The argument controls how QEMU creates the new image file:

  • existing directs QEMU to look for an existing image. The image must be on disk and should have the same contents as the disk that is currently attached to the virtual machine.
  • absolute-paths directs QEMU to create an image whose backing file is the current image. The current image is identified by an absolute path in the new image.
  • no-backing-file directs QEMU to create an image with no backing file at all. This is useful when the mirror target is a raw file, for example.

In the future, it is planned to have another mode, relative-paths. It will also create an image whose backing file is the current image, but the current image will be identified by a relative path in the new image.
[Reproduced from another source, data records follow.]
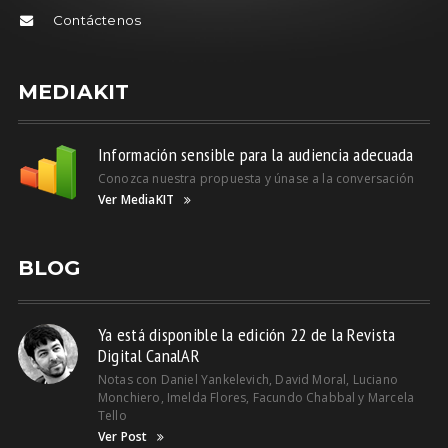
Contáctenos
MEDIAKIT
Información sensible para la audiencia adecuada
Conozca nuestra propuesta y únase a la conversación
Ver MediaKIT
BLOG
Ya está disponible la edición 22 de la Revista
Digital CanalAR
Notas con Daniel Yankelevich, David Moral, Luciano
Monchiero, Imelda Flores, Facundo Chabbal y Marcela
Tello
Ver Post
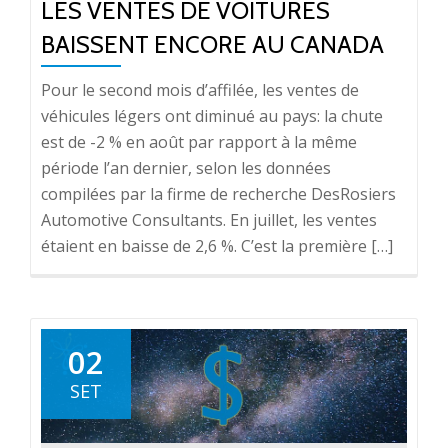
LES VENTES DE VOITURES
BAISSENT ENCORE AU CANADA
Pour le second mois d’affilée, les ventes de
véhicules légers ont diminué au pays: la chute
est de -2 % en août par rapport à la même
période l’an dernier, selon les données
compilées par la firme de recherche DesRosiers
Automotive Consultants. En juillet, les ventes
étaient en baisse de 2,6 %. C’est la première […]
02
SET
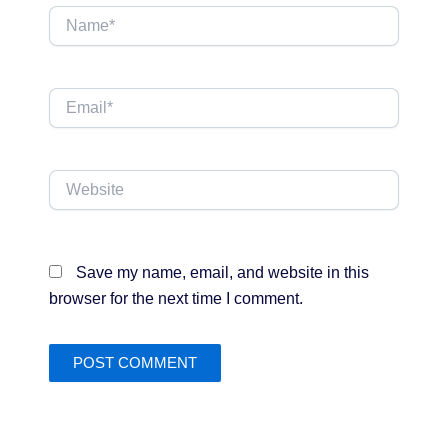
Name*
Email*
Website
Save my name, email, and website in this
browser for the next time I comment.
Image creation occurs in the prepare phase and uses the mode argument; however, the new backing file chain is composed in the commit phase with no regard to the mode. This matters when the same disk is included twice in a transaction, as in the following example:

{ "execute": "transaction", "arguments":
  {'actions': [
    { 'type': 'blockdev-snapshot-sync', 'data' :
      { 'device': 'virtio0', 'snapshot-file': 'hd0-snap0.qcow2' } },
    { 'type': 'blockdev-snapshot-sync', 'data' :
      { 'device': 'virtio0', 'snapshot-file': 'hd0-snap1.qcow2' } } ] } }

Assuming virtio0 is associated to hd0-base.qcow2, the backing file chain at the end of the transaction will be hd0-base.qcow2 <- hd0-snap0.qcow2 <- hd0-snap1.qcow2. However, the hd0-snap1.qcow2 image file will point to hd0-base.qcow2. This is useful when doing a combined snapshot+mirror operation:

{ "execute": "transaction", "arguments":
  {'actions': [
    { 'type': 'blockdev-snapshot-sync', 'data' :
      { 'device': 'virtio0', 'snapshot-file': 'src/hd0-snap.qcow2' } },
    { 'type': 'drive-mirror', 'data' :
      { 'device': 'virtio0', 'target': 'dest/hd0-snap.qcow2' } } ] } }

Here, assume the backing storage is shared/hd0-base.qcow2. Mirroring will write to src/hd0-snap.qcow2 and dest/hd0-snap.qcow2 as expected, and dest/hd0-snap.qcow2 will point to the original storage. As soon as block streaming completes, management can switch the device to dest/hd0-snap.qcow2. src/hd0-snap.qcow2 is not part of the backing file chain anymore, and can be deleted.